The imperialist war and the Chinese Trotskyists
In this domain, Trotsky ended up reneging on the positions he had defended in 1925-27, the ones he had defended in The International After Lenin (as well as in his declaration 'To the communists in China and the whole world' in 1930). At that time he had stood by the idea that the bourgeois solution of imperialist war must be opposed by the proletariat's struggle for its own revolutionary interests, since "the bourgeoisie has definitively gone over to the camp of the counter-revolution". In addressing the members of the Chinese Communist Party, he had added: "Your coalition with the bourgeoisie was correct up until 1924, even up to the end of 1927, but now it has no value".
Bilan violently attacked Trotsky's position in its Resolution on the Sino-Japanese conflict in February 1932.
The Fraction even published an article, in Bilan no. 46, January 1938, which was entitled "A great renegade with a peacock's tail: Leon Trotsky"[24].
At the end of this article it is important to note that only the Italian Fraction was able to develop the arguments which showed why national liberation struggles were no longer 'progressive' but had become counter-revolutionary in the present phase of the development of capitalism. It was the Gauche Communiste de France, and later on the ICC, who were to strengthen this position by giving it a solid theoretical foundation.
MR
[1] Zinoviev's Theses for the Politburo of the CP of the USSR, 14 April 1927.
[2] Cf. the articles in recent issues of the International Review on the German revolution. Trotsky wrote that the failure in 1923 in Germany was "a gigantic defeat" (The International after Lenin).
[3] The name given to the socialist or social democratic parties which had betrayed during the First World War.
[4] The Polish dictator who had just crushed the Polish working class: a founding member of the Polish Socialist Party which was a reformist and nationalist tendency.
[5] Trotsky in The International after Lenin.
[6] The existence of a "Left Koumintang" was a fable invented by the Stalinised CI.
[7] Harold Isaacs.

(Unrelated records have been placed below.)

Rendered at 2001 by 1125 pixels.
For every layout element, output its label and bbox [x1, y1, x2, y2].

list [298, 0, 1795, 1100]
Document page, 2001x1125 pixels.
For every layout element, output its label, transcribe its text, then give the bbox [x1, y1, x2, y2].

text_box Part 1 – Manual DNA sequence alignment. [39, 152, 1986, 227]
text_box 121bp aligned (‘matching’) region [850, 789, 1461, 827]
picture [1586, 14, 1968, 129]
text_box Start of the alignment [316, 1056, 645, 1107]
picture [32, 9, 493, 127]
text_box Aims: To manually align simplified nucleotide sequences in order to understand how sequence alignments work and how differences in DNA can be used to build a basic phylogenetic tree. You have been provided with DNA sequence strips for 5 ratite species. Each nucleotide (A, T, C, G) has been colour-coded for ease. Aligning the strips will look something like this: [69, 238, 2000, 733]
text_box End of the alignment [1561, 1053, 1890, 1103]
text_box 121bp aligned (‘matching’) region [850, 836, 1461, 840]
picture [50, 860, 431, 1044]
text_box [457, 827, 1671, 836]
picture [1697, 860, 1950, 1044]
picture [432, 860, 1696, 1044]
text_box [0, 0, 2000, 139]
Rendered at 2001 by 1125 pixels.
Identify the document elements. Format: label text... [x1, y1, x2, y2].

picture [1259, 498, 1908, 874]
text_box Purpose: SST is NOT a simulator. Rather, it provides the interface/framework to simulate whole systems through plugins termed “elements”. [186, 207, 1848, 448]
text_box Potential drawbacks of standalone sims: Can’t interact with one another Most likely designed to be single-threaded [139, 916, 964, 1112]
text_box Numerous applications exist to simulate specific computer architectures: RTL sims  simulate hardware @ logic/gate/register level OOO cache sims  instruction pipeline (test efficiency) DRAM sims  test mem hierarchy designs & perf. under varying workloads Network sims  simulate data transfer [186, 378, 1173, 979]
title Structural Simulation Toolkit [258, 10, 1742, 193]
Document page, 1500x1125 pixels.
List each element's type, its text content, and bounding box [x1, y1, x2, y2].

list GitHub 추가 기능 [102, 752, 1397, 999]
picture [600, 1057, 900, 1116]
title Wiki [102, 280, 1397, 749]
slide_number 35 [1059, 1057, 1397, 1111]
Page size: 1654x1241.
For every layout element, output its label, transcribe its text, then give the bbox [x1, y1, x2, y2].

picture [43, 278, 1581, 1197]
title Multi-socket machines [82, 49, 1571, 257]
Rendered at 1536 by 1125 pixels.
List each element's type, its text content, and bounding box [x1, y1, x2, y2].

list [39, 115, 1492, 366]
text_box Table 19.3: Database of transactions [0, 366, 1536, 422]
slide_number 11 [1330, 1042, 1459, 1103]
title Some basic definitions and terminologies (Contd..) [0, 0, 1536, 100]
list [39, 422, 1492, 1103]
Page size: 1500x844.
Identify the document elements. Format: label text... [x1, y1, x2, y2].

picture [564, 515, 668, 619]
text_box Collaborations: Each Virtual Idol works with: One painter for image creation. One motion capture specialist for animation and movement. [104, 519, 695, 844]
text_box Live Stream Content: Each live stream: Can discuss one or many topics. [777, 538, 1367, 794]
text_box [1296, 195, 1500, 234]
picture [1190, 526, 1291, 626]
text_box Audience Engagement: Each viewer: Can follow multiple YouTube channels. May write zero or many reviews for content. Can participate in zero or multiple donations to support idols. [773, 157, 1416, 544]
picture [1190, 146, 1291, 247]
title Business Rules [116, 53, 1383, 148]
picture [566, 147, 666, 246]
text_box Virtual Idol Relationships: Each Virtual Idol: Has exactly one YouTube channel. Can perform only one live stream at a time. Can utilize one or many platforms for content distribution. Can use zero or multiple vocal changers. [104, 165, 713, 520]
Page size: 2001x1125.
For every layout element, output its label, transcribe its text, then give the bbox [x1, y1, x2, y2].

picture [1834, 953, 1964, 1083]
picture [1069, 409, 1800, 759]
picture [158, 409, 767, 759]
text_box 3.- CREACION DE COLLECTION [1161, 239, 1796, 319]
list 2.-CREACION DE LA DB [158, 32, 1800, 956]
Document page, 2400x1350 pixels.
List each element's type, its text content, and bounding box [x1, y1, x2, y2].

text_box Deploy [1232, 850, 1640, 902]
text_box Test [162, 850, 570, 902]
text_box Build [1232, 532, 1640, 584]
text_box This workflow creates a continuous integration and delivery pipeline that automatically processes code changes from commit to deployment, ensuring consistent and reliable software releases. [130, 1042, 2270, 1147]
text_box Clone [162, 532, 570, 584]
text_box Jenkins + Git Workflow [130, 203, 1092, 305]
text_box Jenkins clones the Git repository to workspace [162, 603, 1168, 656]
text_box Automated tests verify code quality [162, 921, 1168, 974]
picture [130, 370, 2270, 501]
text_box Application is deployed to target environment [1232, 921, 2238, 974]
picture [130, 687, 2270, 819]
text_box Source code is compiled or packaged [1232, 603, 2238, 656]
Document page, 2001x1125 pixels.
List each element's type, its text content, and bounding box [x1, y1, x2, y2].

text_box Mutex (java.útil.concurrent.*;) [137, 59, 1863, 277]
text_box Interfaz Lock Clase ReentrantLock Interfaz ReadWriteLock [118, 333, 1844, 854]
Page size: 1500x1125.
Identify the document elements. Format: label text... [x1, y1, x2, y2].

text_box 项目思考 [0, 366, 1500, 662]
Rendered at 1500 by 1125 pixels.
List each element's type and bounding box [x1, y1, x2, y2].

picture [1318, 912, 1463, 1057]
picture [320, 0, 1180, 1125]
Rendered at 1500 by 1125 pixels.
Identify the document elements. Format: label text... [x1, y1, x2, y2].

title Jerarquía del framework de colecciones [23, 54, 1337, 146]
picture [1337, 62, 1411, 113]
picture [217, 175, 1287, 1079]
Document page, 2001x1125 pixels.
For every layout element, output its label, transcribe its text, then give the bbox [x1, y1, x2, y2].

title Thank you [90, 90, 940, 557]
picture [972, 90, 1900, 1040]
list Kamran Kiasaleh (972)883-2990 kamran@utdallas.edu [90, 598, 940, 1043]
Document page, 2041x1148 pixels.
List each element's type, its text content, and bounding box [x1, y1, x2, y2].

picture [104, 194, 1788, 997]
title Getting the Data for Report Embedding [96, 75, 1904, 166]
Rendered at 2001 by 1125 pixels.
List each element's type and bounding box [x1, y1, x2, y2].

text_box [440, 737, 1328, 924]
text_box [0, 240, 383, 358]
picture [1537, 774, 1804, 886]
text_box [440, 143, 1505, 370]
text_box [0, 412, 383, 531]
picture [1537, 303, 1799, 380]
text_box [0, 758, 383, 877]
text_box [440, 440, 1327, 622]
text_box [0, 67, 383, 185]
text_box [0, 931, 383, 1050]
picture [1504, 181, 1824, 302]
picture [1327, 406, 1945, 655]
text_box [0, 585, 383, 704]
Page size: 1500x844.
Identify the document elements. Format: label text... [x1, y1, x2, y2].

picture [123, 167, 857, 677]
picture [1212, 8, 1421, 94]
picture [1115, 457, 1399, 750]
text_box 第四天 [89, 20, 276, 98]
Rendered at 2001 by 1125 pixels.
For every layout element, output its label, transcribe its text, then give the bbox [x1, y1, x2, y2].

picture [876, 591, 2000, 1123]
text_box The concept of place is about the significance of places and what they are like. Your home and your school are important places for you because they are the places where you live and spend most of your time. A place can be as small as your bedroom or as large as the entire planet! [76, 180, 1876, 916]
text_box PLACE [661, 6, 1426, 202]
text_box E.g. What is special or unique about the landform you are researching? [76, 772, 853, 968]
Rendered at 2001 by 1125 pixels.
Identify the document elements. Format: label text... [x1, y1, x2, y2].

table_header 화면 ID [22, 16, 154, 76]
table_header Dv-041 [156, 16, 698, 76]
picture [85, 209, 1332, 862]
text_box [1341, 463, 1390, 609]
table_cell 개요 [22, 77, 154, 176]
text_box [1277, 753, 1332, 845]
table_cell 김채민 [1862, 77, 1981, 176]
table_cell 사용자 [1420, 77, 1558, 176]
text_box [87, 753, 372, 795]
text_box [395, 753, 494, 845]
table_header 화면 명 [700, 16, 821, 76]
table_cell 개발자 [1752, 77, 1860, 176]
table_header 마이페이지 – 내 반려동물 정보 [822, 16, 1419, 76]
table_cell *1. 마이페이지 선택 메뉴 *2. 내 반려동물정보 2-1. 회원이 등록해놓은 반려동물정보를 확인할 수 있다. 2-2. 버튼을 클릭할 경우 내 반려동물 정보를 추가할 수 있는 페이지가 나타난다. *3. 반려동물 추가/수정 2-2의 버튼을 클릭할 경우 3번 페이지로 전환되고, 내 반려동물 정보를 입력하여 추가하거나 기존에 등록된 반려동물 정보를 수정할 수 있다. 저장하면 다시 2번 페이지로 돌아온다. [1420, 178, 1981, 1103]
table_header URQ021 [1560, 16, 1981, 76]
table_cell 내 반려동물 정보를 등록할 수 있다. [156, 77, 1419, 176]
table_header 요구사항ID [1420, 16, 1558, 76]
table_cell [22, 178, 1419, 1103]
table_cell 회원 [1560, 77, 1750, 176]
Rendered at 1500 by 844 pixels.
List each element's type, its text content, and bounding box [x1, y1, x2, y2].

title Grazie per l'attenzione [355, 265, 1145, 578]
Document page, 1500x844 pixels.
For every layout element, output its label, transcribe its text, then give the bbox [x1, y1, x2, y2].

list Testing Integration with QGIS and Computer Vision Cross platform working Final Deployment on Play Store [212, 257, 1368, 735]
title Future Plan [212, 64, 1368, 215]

The Tragedy of the Chinese Revolution 1925-27
[8] Bilan no. 9 July 1934
[9] This was the term for the course followed by the CI after 1927
[10] Underlined by Trotsky himself
[11] idem, Trotsky
[12] An uprising which took place from the 19 to the 28 September before being crushed
[13] In December 1924 an uprising was organised involving 200 CP members. It was smashed in a matter of hours.
[14] ibid Trotsky
[15] At the end of 1925, the Stalin-Zinoviev-Kamenev triumvirate fell apart. An oppositional 'bloc' was formed called the United Opposition.
[16] We know today that this slogan wasn't adequate: Trotsky himself questioned its validity since the course was no longer favourable to revolution
[17] Theses which were to have been discussed at the future 7th Plenum of the CI and the 15th Congress of the CP of the USSR.
[18] This was what the opposition called "The Thermidor of the Russian revolution".
[19] Enrico Russo (Candiani), a member of the Executive Committee of the Italian Fraction
[20] Even today the Bordigist component has trouble taking up the position of the Fraction: for example it accuses the lCC's position of being "indifferentist".
[21] The only tendency which took up the same position as Italian and Belgian Fractions of the Communist Left was constituted by the Revolutionary Workers' League (known after the name of its representative, Oelher) and the Grupo de Trabajadores Marxistas (also known after its representative Eiffels).
[22] This referred to the "Aventin " tactic in which the CP withdrew from the parliament dominated by the fascists and regrouped at Aventin with the centrists and social-democrats. This policy was denounced as opportunist by Bordiga.
[23] This refers to the Stalinised CI and CPs.
[24] For our part, we consider that Trotsky did not betray the working class since he dies before the generalisation of the world war. This doesn't apply to the Trotskyists (Cf our pamphlet Le Trotskyisme contre la Classe Ouvierre).